Selected passage
______

# my puppy goes crazy when I cook!!



## cockapoo (Sep 24, 2007)

my 3 months cockapoo goes crazy (mainly barking out of control) when I start to cook dinner. I always eat meats for dinner so I'm sure it is the smell that is getting to him. I live in a small apartment and it is impossible for me to keep him in a room where he won't be able to smell the food. Is there something I could do? I do feed him twice a day (not an open feed, but scheduled) and I know he isnt under fed.


----------



## Love's_Sophie (Sep 23, 2007)

Is he allowed in your kitchen, underfoot when you cook? If so, it is time to start teaching him to stay out of the food preparing place...As well as teach him a 'settle' and\or 'quiet' command. It doesn't matter so much that he smells the food as much as he can be there and 'demand' that you feed him; even if you don't give him anything...in his mind, he is hoping you will one day!


----------



## cockapoo (Sep 24, 2007)

Love's_Sophie said:


> Is he allowed in your kitchen, underfoot when you cook? If so, it is time to start teaching him to stay out of the food preparing place...As well as teach him a 'settle' and\or 'quiet' command. It doesn't matter so much that he smells the food as much as he can be there and 'demand' that you feed him; even if you don't give him anything...in his mind, he is hoping you will one day!

______

Rows
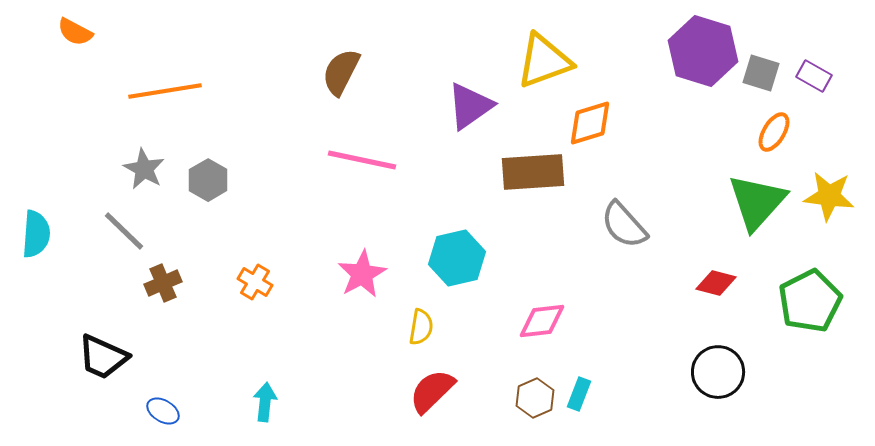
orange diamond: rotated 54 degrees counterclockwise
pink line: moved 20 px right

______

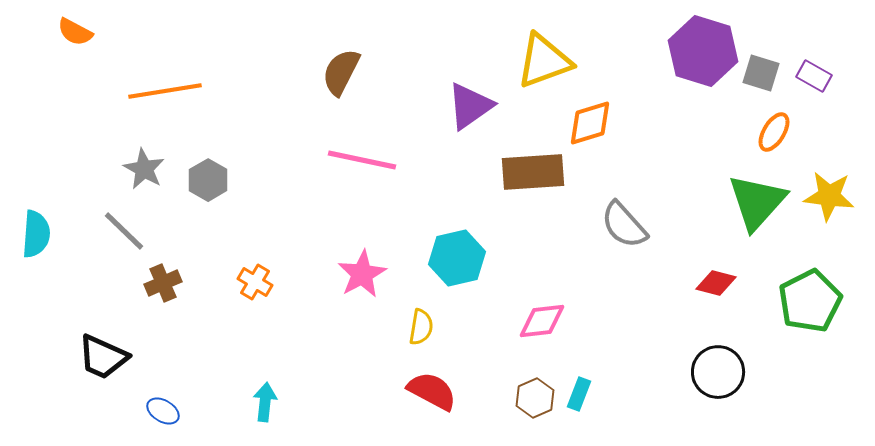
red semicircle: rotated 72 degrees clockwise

______

Task set
- 1) Answer from the thread about the puppy that barks while dinner is cooked:
(a) How old is the cockapoo?
(b) How often does the owner feed him, and on what kind of schedule?
(c) Which commands does Love's_Sophie suggest teaching?
- 2) Carry the thread about the puppy that barks during cooking forward, beginning right after the final quoted post.

Outputs in order
- 1)
(a) Three months.
(b) Twice a day, on a set schedule rather than an open feed.
(c) A 'settle' command and/or a 'quiet' command.

- 2)
Would it help if I give him HIS food when I cook? I have an open bowl of food by his water right now and I will try to give him scheduled feeding.


----------



## Ella'sMom (Jul 23, 2007)

Hi....I have a cockapoo about the same age as yours. Question for you....has he ever had a taste of your food? Ella likes to beg - because i have given her tastes of "human" food. She doesn't bark but likes to stand near me when I cook. I guess feeding him while you cook might work. Good luck and keep us posted!


----------



## ozzy (Sep 29, 2007)

Hi..my puppy did this barking thing while I cooked and while I ate dinner too for the first month or so. I think the worst time for us was from the 3-4 month age. What worked for me was mainly totally ignoring him and never giving him any of my people food while I was cooking or eating. I also spritzed him with a water bottle a few times when he would just bark at me like that over and over. This seemed to really help because now his barking is totally under control.


----------



## cockapoo (Sep 24, 2007)

Ella'sMom said:


> Hi....I have a cockapoo about the same age as yours. Question for you....has he ever had a taste of your food? Ella likes to beg - because i have given her tastes of "human" food. She doesn't bark but likes to stand near me when I cook. I guess feeding him while you cook might work. Good luck and keep us posted!


yea whenever im in the kitchen he follows me around or just stands next to me. it's cute...but not when he barks like crazy.


----------



## the-tenth (Jun 29, 2007)

cockapoo said:


> yea whenever im in the kitchen he follows me around or just stands next to me. it's cute...but not when he barks like crazy.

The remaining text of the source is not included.